- [Исходный текст]:
»»

Меня провели сводом, походившим на пещеру Понзилиппа: это была скала, высеченная в виде свода, – игра природы, так как почва здесь везде гладкая и плоская. Во время моего посещения для государя строили по древним образцам баню, или, вернее, ее разрушали благодаря тому, что не были соблюдены размеры постройки, которая предназначалась для вмещения громадного бассейна, высеченного из одного куска гранита и настолько обширного, чтобы в нем можно было плавать во всех направлениях. Я посетила затем дворец: большой позолоченный зал, где давала аудиенции императрица Екатерина, покои императора Александра, часть которых, поистине, великолепна. Стены зала отделаны ляпис-лазурью, порфиром, янтарем и т. д., паркет украшен инкрустациями из перламутра и драгоценного дерева и т. д.
Сообщающаяся с покоями императрицы большая открытая галерея, с которой между колоннами открывается чудный вид на озеро, на развалины, на цветущее поле и т. д., – украшена бронзовыми бюстами, главным образом великих людей Древнего мира. При виде их вспоминаются главы Плутарха: они как бы вновь встают перед глазами на челе этих героев.

««

- [Исходные данные]:
»»

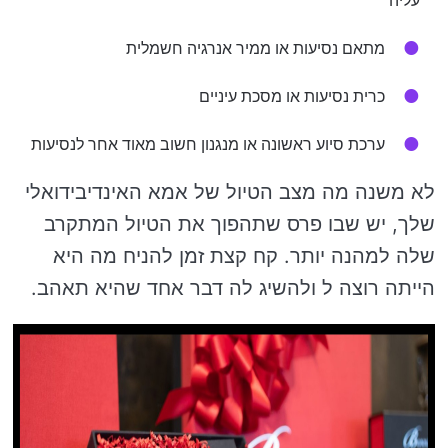
עליה
מתאם נסיעות או ממיר אנרגיה חשמלית
כרית נסיעות או מסכת עיניים
ערכת סיוע ראשונה או מנגנון חשוב מאוד אחר לנסיעות
לא משנה מה מצב הטיול של אמא האינדיבידואלי
שלך, יש שבו פרס שתהפוך את הטיול המתקרב
שלה למהנה יותר. קח קצת זמן להניח מה היא
הייתה רוצה ל ולהשיג לה דבר אחד שהיא תאהב.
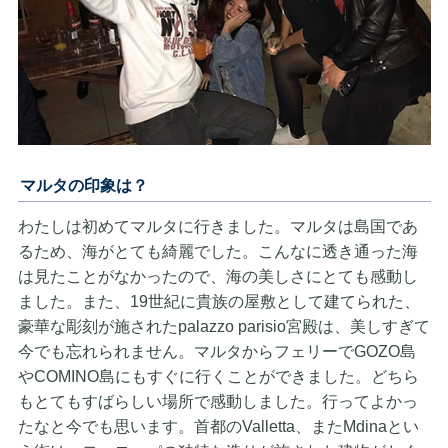
マルタの印象は？
わたしは初めてマルタに行きました。マルタは島国であ
るため、海がとても綺麗でした。こんなに透き通った海
は見たことがなかったので、海の美しさにとても感動し
ました。また、19世紀に貴族の屋敷として建てられた、
豪華な彫刻が施されたpalazzo parisio宮殿は、美しすぎて
今でも忘れられません。マルタからフェリーでGOZO島
やCOMINO島にもすぐに行くことができました。どちら
もとてもすばらしい場所で感動しました。行ってよかっ
たなと今でも思います。首都のValletta、またMdinaとい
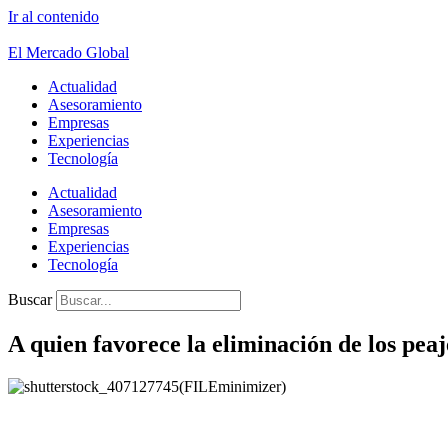
Ir al contenido
El Mercado Global
Actualidad
Asesoramiento
Empresas
Experiencias
Tecnología
Actualidad
Asesoramiento
Empresas
Experiencias
Tecnología
Buscar
A quien favorece la eliminación de los peaj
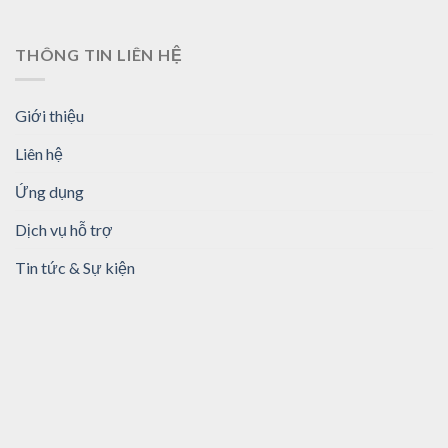
THÔNG TIN LIÊN HỆ
Giới thiệu
Liên hệ
Ứng dụng
Dịch vụ hỗ trợ
Tin tức & Sự kiện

««

- [Задание]:
Верны ли по тексту о посещении дворца следующие утверждения? Для каждого ответьте «да» или «нет» и дословно приведите слова текста, которые это решают.
1. Бассейн для бани высечен из одного куска гранита.
2. Баню для государя строили по современным образцам.
3. Бронзовые бюсты на галерее изображают главным образом великих людей Древнего мира.

- [Ответ к заданию]:
1. Да: «высеченного из одного куска гранита».
2. Нет: «для государя строили по древним образцам баню».
3. Да: «украшена бронзовыми бюстами, главным образом великих людей Древнего мира».